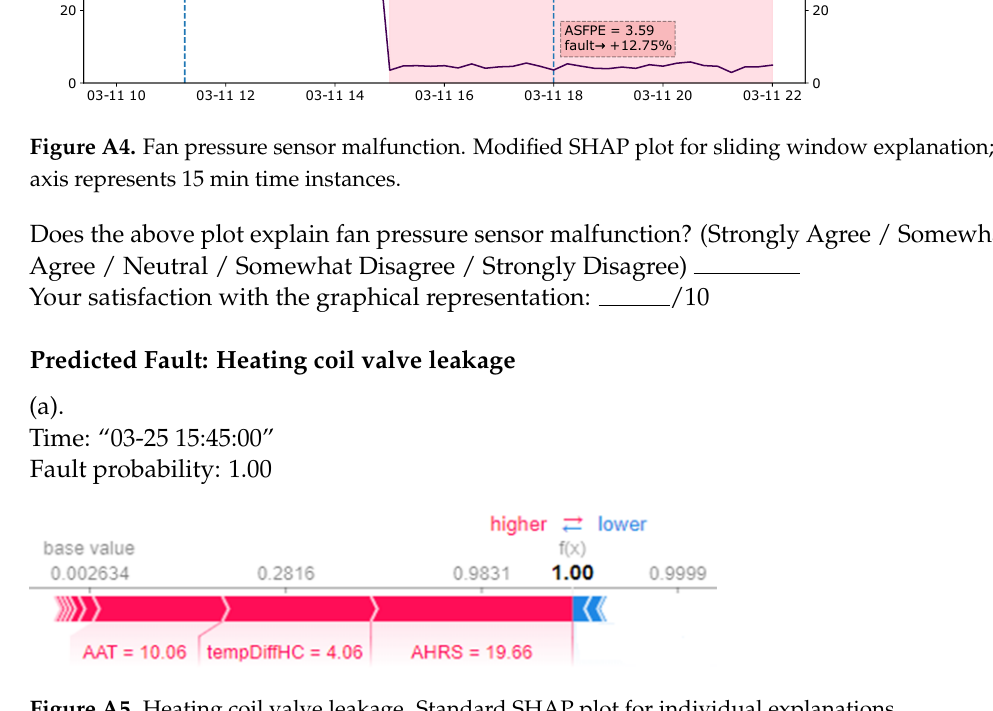
Figure A5. Heating coil valve leakage. Standard SHAP plot for individual explanations. Does the above plot explain fan pressure sensor malfunction? (Strongly Agree / Somewhat Agree / Neutral / Somewhat Disagree / Strongly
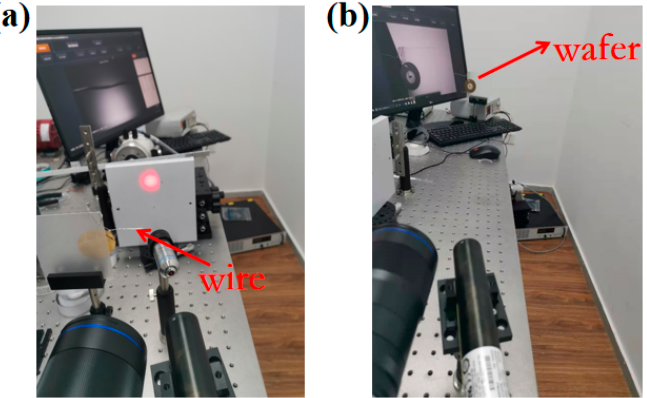
Figure 16. Physical diagram of focal plane determination in ( a ) the first two experiments and ( b ) the last two experiments.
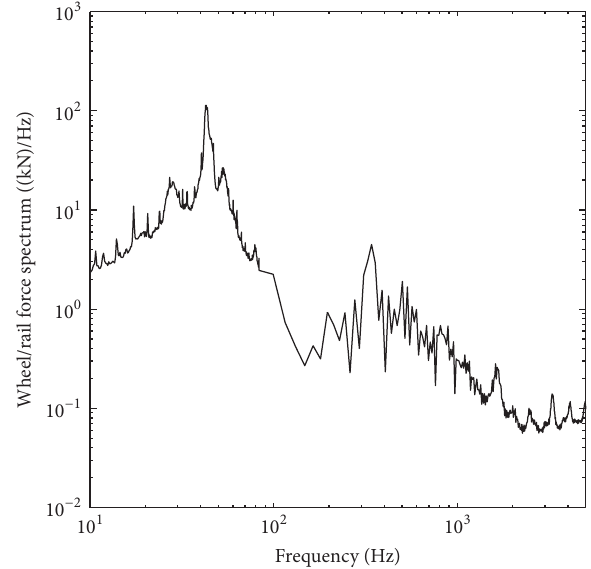
Figure 6: The amplitude spectrum of wheel/rail force.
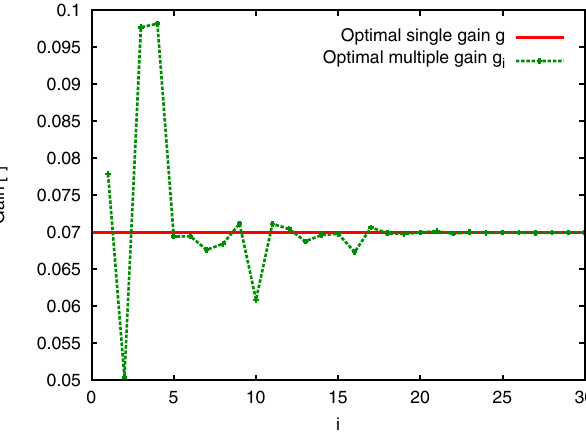
FIG. 22. (Color) Minimum achievable multipulse emittance growth rate for different numbers of BPM patterns. The 25–30 most important patterns have to be considered to achieve optimal performance. The figure also shows how well the trajectory can be controlled with information from a limited number of BPM patterns.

> _What to do_: The required output is each line above restated verbatim, with all images omitted.

> _Output for this exercise_:
Figure A5. Heating coil valve leakage. Standard SHAP plot for individual explanations. Does the above plot explain fan pressure sensor malfunction? (Strongly Agree / Somewhat Agree / Neutral / Somewhat Disagree / Strongly
Figure 16. Physical diagram of focal plane determination in ( a ) the first two experiments and ( b ) the last two experiments.
Figure 6: The amplitude spectrum of wheel/rail force.
FIG. 22. (Color) Minimum achievable multipulse emittance growth rate for different numbers of BPM patterns. The 25–30 most important patterns have to be considered to achieve optimal performance. The figure also shows how well the trajectory can be controlled with information from a limited number of BPM patterns.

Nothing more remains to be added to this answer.